(Exercise text)
────

GRADUATES, BEFORE I END, ALLOW ME TO GIVE YOU A PIECE OF MY MIND AS I AM TASKED TO DO IT TODAY. As I echo three recommendations of a renowned speaker I do subscribe to these as my guideposts in life:
FIRST, COMMIT YOURSELVES TO EXCELLENCE IN WHATEVER YOU DO, BIG OR SMALL. Excellence is not synonymous with perfection. Things will not always turn out to be perfect, but we can be excellent in many ways. A little thing is truly a small thing, but doing the little things well is a big thing. And that is the real essence of Excellence.
SECOND, COMMIT YOURSELVES TO CHARACTER. Character has something to do with the principles you live your life. Integrity, the courage to do what is right whether it is popular or not or somebody is watching or not, is the kind of character we need today. We face new and greater challenges in today’s world. Our spiraling problems of economic decline and moral decay are growing each day. We cannot run away from these. You will be faced with many choices in your life, many of them difficult, which will test you and test your character.
THIRD, COMMIT YOURSELVES TO SERVICE. I completely believe that success is not measured by what you get out of life but by what you give back to life. To make the very most out of life and the opportunities you have been given, you too must rise to your responsibility to your country and your fellowmen. When you turn your success into an opportunity for others, then you have lived your life in full.

────

(Exercises)
A. List the things the graduation speech asks the graduates to commit themselves to.
B. According to the graduation speech, what is success measured by?
C. Translate this sentence from the graduation speech into Spanish: "Excellence is not synonymous with perfection."

(Record excerpts)

────

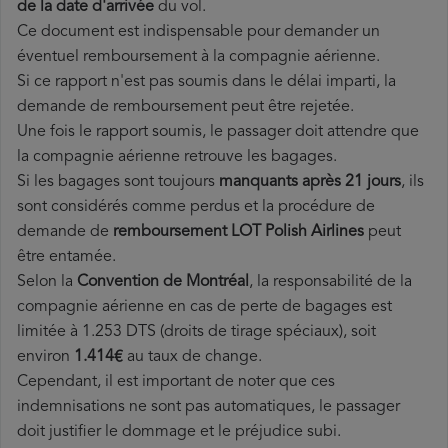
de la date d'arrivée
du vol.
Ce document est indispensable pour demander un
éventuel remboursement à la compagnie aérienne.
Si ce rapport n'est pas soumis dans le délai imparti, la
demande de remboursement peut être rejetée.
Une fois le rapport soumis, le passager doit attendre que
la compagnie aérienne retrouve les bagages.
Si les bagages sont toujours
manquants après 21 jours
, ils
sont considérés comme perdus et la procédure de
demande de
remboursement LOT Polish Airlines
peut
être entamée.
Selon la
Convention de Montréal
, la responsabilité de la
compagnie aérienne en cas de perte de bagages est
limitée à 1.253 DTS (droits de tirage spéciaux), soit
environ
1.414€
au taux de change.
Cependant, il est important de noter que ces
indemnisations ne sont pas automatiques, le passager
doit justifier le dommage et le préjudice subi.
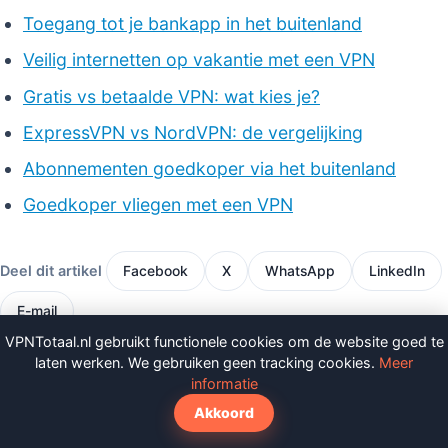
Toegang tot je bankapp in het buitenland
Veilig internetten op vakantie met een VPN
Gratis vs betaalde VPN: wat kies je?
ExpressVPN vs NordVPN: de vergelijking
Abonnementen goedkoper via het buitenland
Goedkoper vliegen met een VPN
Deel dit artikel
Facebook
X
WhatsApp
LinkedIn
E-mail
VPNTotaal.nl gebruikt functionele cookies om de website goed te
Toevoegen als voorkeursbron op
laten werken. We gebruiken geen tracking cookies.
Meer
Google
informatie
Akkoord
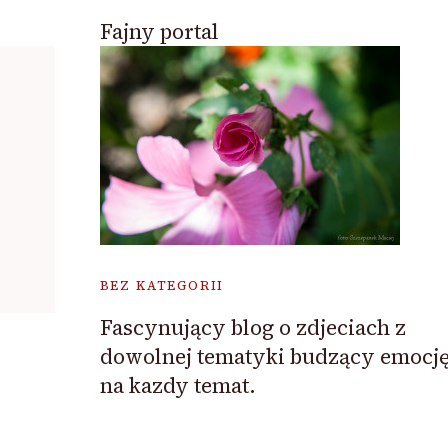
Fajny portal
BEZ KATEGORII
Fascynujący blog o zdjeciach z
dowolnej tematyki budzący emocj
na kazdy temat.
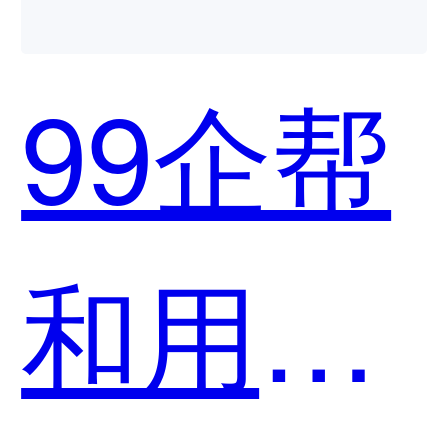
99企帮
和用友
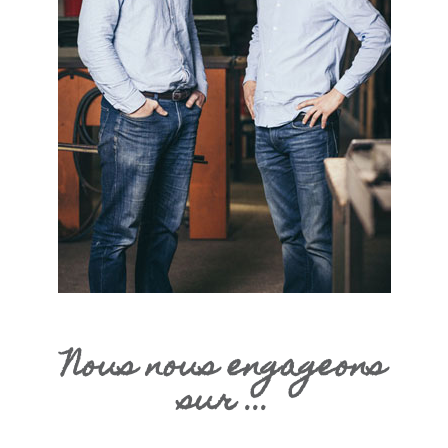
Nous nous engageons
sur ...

────

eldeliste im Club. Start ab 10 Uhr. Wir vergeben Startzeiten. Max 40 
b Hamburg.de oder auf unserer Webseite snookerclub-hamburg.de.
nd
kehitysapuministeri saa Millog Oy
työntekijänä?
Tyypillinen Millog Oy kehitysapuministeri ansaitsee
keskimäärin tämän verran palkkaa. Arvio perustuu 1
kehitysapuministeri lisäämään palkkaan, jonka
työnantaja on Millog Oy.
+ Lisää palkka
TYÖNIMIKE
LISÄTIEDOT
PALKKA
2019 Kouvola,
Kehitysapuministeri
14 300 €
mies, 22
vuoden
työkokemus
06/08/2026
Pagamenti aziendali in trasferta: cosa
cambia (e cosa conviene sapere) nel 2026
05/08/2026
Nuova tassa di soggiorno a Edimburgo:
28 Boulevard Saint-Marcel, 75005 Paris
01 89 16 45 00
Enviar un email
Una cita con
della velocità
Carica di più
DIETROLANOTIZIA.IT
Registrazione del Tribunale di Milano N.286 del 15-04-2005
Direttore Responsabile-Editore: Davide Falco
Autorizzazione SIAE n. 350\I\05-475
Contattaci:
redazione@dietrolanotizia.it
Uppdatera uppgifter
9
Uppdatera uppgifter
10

────

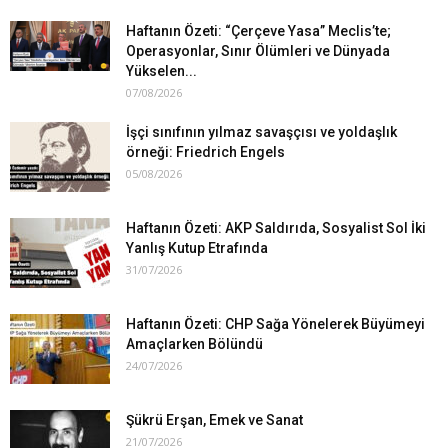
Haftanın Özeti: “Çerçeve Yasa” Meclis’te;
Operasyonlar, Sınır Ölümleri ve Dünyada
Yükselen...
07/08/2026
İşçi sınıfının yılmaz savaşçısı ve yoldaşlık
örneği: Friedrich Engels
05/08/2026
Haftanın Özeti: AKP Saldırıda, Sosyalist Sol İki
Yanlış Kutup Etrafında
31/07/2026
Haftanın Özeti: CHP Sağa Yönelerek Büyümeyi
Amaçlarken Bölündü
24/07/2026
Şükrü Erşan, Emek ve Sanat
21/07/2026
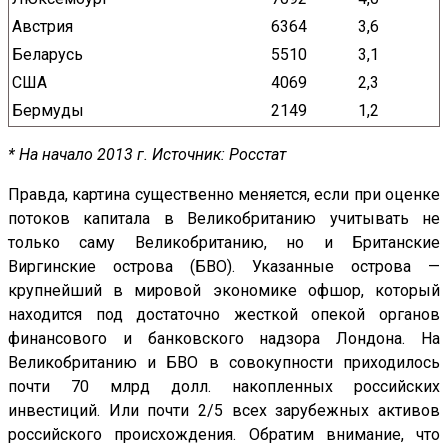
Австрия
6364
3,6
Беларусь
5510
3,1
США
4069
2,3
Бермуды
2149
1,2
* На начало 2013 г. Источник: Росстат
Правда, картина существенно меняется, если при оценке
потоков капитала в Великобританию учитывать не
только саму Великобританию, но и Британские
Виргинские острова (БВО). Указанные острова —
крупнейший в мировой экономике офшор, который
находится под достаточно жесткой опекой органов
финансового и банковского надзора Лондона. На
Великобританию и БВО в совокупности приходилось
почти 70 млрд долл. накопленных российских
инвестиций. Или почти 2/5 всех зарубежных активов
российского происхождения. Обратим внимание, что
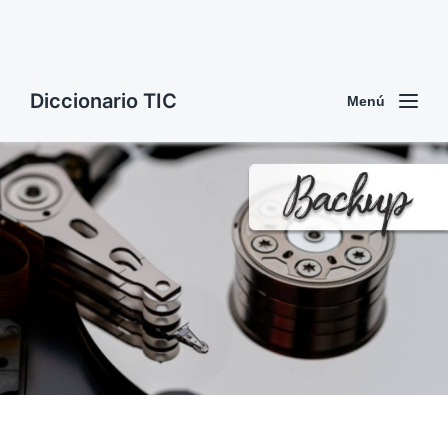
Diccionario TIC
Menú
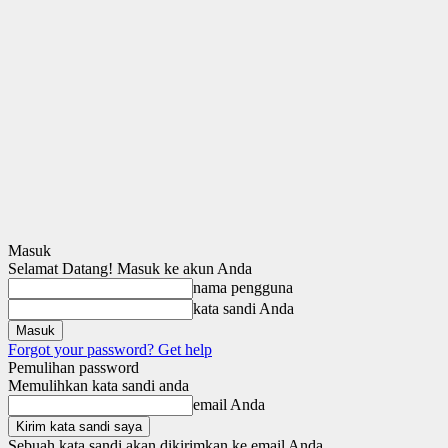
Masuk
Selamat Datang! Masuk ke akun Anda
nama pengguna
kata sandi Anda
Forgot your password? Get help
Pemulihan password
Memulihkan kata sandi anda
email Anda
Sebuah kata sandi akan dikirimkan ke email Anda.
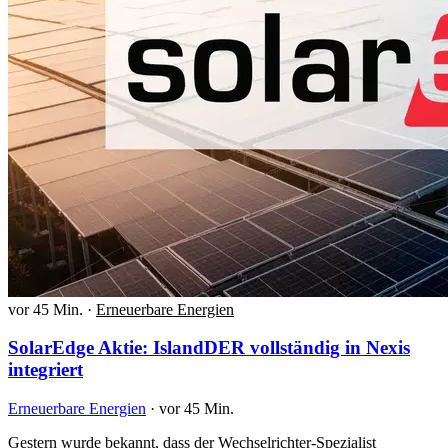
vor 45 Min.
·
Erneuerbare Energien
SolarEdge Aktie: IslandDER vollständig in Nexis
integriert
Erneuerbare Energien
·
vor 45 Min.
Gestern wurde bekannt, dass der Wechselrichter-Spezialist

────

(Task-by-task results)
A. Excellence, character, and service.

B. Success is measured by what you give back to life, not by what you get out of it.

C. La excelencia no es sinónimo de perfección.